For sharpening try doing in a layer, just control J then sharpen to taste, the erase bg sharpening with a layer mask.... then look at the bird and lower the opacity of the mask to taste. Always find it best to fine tune the image, going back and forth !!
Despite the number of branches the image came out well, would try to evict the one in focus branch on the left and blur the rest a bit more !!
You could also look at a bit of a vertical with more room on left than left.
It looks to me like the bird could use a bit more sharpening.
Interesting method described by Alfred. I also use layers and a bit of erasing to make sure i don't over do it. Hard to get right sometimes. I am finding that as I become more consistent in getting my shots the sharpening routine stays the same.
Good advice above; lots of potential in this image. The most important step is to build a clean mask that
isolates the subject and perch from the background:
With that, you can go to town, first setting white point on the bird and running S/H to open shadow details or increase midtone
contrast. Then invert that mask on a new (image) layer to blur the background. Use lens blur, not Gaussian blur! The former is the
only one that will work with a layer mask.
Hi Roy. For an environmental portrait, you got a fairly clean shot of the bird, IMO. David's repost is sweet, and of course without a distracting background, all of the attention is now on the bird.

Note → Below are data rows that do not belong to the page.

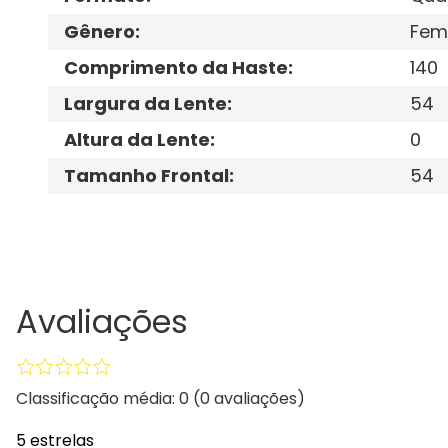
Gênero
:
Fem
Comprimento da Haste
:
140
Largura da Lente
:
54
Altura da Lente
:
0
Tamanho Frontal
:
54
Avaliações
Classificação média: 0
(0 avaliações)
5 estrelas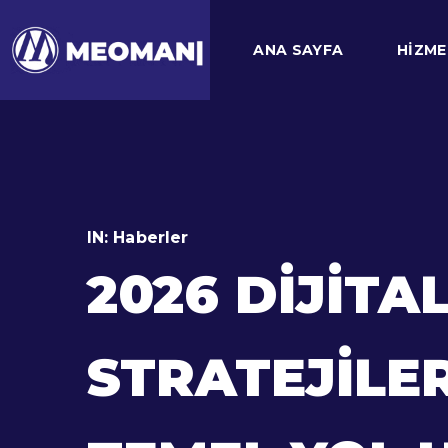
ANA SAYFA
HIZME
IN:
Haberler
2026 DIJIT
STRATEJILE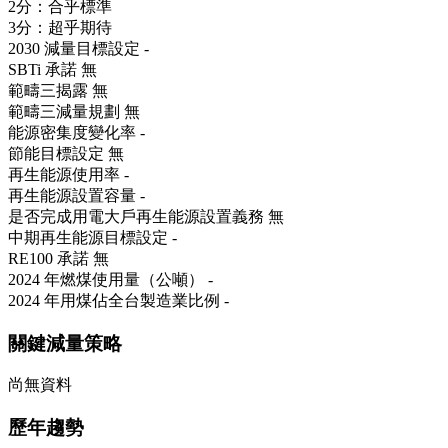
2分：合乎標準
3分：超乎期待
2030 減量目標設定
-
SBTi 承諾
無
範疇三揭露
無
範疇三減量規劃
無
能源密集度變化率
-
節能目標設定
無
再生能源使用率
-
再生能源設置容量
-
是否完成用電大戶再生能源設置義務
無
中期再生能源目標設定
-
RE100 承諾
無
2024 年燃煤使用量（公噸）
-
2024 年用煤佔全台製造業比例
-
關鍵減量策略
尚無資料
歷年趨勢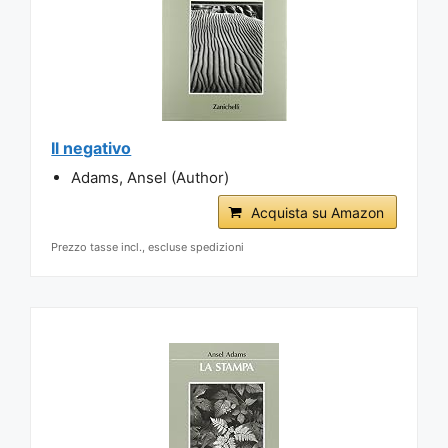
Il negativo
Adams, Ansel (Author)
Acquista su Amazon
Prezzo tasse incl., escluse spedizioni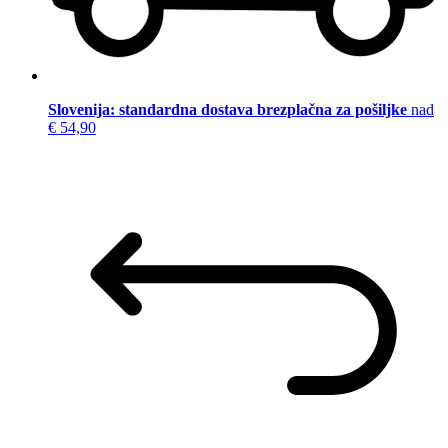
Slovenija: standardna dostava brezplačna za pošiljke
nad
€ 54,90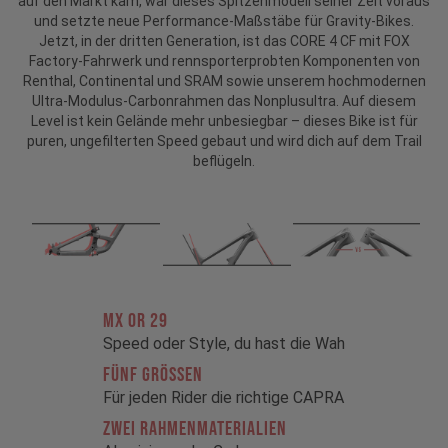
auf den Markt kam, war dieses Spitzenmodell seiner Zeit voraus
und setzte neue Performance-Maßstäbe für Gravity-Bikes.
Jetzt, in der dritten Generation, ist das CORE 4 CF mit FOX
Factory-Fahrwerk und rennsporterprobten Komponenten von
Renthal, Continental und SRAM sowie unserem hochmodernen
Ultra-Modulus-Carbonrahmen das Nonplusultra. Auf diesem
Level ist kein Gelände mehr unbesiegbar – dieses Bike ist für
puren, ungefilterten Speed gebaut und wird dich auf dem Trail
beflügeln.
MX OR 29
Speed oder Style, du hast die Wah
FÜNF GRÖSSEN
Für jeden Rider die richtige CAPRA
ZWEI RAHMENMATERIALIEN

Hello Alf. Thanks for the quick tip on sharpening. I have taken to using Nik output sharpener and then use the brush to paint on the sharpening, but it does just what you say on another layer so I can erase where needed. I am using my laptop here in Maui so I didn't do much on this image. Hope to get more shots of these birds in better light, but I don't think I did to bad at 1/25 sec hand held. Mind you this was the only one that came out sharp.:D
Thanks Dave, can't believe you think it needs to be sharpened.:D That's why I posted it really to test my sharpening on the macbook. I, like you, think it needs more but I was being conservative.
Dave, thanks very much for the mini tutorial. I have learned much from your posts as well as all the other who share their work flow. Great repost by the way.